Use after free in Util : GetServerName (called by CreateUser)

[bevanweiss]

Hi all,
I wouldn't say that C/C++ is my strong suite, and perhaps there's tricks around the Microsoft memory allocations that I'm just not aware of

In the code chunk below, it appears there's two situations with a use after free on the server name.

1. It's returning pDomainControllerInfo->DomainControllerName (or DomainControllerName +2) as allocated memory, but it's already Free'd the memory allocated for them with the NetApiBufferFree usage.
2. If the DsGetDcName calls fail, we just repoint the servername back to the input domain string. But the caller now has two pointers to the same string.. and wouldn't know whether it should free one or both.

static void GetServerName(LPWSTR pwzDomain, LPWSTR* ppwzServerName)
{
    DWORD er = ERROR_SUCCESS;
    PDOMAIN_CONTROLLER_INFOW pDomainControllerInfo = NULL;

    if (pwzDomain && *pwzDomain)
    {
        er = ::DsGetDcNameW(NULL, (LPCWSTR)pwzDomain, NULL, NULL, NULL, &pDomainControllerInfo);
        if (RPC_S_SERVER_UNAVAILABLE == er)
        {
            // MSDN says, if we get the above error code, try again with the "DS_FORCE_REDISCOVERY" flag
            er = ::DsGetDcNameW(NULL, (LPCWSTR)pwzDomain, NULL, NULL, DS_FORCE_REDISCOVERY, &pDomainControllerInfo);
        }

        if (ERROR_SUCCESS == er && pDomainControllerInfo->DomainControllerName)
        {
            // Skip the \\ prefix if present.
            if ('\\' == *pDomainControllerInfo->DomainControllerName && '\\' == *pDomainControllerInfo->DomainControllerName + 1)
            {
                *ppwzServerName = pDomainControllerInfo->DomainControllerName + 2;
            }
            else
            {
                *ppwzServerName = pDomainControllerInfo->DomainControllerName;
            }
        }
        else
        {
            *ppwzServerName = pwzDomain;
        }
    }

    if (pDomainControllerInfo)
    {
        ::NetApiBufferFree((LPVOID)pDomainControllerInfo);
    }
}

https://github.com/wixtoolset/wix/blob/64fc1bc29460db8b525d2817078e1a40a197b4c9/src/ext/Util/ca/scaexec.cpp#L718-L754

Can someone correct me on my error here..?
It seems the safest thing to do would have been to declare pwzDomain as LPCWSTR, and then in all three exit cases do a _wcsdup instead of the assignment.
In this way when the NetApiBuffer is returned, we don't touch it afterwards, and there's no confusion in the caller around whether it should free ppwzServerName's string, or pwzDomain.

[BMurri]

@bevanweiss For not having C/C++ as your strong suite, you do have eagle eyes.

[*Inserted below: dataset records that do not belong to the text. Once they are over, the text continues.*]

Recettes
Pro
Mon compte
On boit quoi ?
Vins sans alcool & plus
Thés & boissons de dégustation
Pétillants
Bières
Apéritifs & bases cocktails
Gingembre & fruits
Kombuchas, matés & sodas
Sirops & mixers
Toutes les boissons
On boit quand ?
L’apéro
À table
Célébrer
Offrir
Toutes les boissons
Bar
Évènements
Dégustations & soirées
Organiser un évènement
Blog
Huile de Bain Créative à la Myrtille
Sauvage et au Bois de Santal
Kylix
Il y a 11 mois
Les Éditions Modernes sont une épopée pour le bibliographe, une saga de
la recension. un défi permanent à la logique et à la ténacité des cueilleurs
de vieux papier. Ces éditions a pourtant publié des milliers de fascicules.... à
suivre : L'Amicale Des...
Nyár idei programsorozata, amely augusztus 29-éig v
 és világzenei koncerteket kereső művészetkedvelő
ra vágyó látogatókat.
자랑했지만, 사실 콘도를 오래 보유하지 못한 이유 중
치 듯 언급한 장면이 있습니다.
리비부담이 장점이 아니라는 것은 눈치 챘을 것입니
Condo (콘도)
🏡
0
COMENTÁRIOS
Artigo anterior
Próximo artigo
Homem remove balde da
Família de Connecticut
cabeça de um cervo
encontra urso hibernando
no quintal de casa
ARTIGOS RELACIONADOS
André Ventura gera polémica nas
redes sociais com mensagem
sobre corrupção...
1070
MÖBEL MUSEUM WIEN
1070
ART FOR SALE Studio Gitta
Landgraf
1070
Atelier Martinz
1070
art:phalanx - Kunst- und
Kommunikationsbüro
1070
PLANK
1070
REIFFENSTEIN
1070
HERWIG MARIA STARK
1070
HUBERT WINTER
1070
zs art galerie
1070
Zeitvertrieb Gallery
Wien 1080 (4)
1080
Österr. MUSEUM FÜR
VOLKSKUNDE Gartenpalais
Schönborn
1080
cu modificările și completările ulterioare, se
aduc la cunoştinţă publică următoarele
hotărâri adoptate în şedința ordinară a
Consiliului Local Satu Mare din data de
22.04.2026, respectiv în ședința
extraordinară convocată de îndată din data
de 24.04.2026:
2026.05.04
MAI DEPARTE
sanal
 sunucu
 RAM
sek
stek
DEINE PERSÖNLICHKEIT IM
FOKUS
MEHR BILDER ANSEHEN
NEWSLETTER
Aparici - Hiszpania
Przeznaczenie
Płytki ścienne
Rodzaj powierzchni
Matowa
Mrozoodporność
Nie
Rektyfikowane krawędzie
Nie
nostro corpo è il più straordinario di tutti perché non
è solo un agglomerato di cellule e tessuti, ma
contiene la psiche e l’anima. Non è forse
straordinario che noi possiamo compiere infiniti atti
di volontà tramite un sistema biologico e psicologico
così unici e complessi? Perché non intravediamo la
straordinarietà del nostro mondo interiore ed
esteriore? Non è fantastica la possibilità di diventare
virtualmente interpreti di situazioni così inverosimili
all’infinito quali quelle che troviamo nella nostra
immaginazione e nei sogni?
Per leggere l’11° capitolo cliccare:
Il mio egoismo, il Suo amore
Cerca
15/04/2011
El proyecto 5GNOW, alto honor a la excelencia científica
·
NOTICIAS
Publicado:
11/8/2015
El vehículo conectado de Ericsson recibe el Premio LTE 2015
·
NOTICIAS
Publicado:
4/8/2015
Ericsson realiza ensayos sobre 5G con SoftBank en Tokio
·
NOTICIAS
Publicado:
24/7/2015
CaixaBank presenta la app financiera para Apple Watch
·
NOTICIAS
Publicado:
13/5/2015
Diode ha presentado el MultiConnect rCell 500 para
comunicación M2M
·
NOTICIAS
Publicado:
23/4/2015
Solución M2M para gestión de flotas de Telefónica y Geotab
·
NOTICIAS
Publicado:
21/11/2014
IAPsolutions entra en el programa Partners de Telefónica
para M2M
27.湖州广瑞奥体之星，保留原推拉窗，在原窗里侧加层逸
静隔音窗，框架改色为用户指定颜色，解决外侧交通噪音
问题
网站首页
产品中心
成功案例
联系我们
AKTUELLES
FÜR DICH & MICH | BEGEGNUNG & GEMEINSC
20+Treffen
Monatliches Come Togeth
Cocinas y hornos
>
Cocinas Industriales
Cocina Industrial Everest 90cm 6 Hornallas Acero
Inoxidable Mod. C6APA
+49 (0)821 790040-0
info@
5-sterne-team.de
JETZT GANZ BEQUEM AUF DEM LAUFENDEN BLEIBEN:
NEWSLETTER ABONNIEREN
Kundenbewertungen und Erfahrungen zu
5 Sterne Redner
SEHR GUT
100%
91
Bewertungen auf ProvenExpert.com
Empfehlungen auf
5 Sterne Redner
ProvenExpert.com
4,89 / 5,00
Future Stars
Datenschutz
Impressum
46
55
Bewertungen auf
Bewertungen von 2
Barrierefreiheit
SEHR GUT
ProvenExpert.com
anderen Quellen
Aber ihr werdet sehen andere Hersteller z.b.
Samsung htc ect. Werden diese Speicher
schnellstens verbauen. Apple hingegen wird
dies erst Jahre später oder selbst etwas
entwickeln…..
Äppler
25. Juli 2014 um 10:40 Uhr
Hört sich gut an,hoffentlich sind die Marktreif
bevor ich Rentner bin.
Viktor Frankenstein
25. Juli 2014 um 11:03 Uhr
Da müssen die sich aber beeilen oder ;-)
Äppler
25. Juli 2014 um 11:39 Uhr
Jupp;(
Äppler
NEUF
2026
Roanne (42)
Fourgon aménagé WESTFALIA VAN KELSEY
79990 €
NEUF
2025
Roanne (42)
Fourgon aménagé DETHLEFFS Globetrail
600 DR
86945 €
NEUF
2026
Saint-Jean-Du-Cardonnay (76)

As of right now, there's only one caller to that method, and the caller does not explicitly free the returned string. In the case where ppwzServerName is pointed to pwzDomain, cleanup occurs when pwzDomain is cleaned up, but in the other two cases, yes, a use after free is absolutely happening. This code is probably working simply because the returned string is used before that freed space on the heap is reused (but that's a happy coincidence, not something we should ever rely upon). NetApiBufferFree does not clear the value of DomainControllerName before releasing the memory (likely because it's not considered particularly sensitive), but that's an implementation detail we should never rely upon.

You're right that the fix needs to be to dup the returned string and have the caller always explicitly free it. My vote would be to fix it. I'd be willing to submit a PR if the maintainers assign an issue to me.

[bevanweiss]

I was looking at sprinkling this function around a little more with my Create Group stuff (at least once when adding the group, but likely twice more for adding/removing membership of groups to other groups... just because it's relying on NetLocalGroupAdd(Del)Members which wants to talk directly to a server).

I believe there's a triage tomorrow, I'll raise an issue in Github for this now, so it should be available for triage then.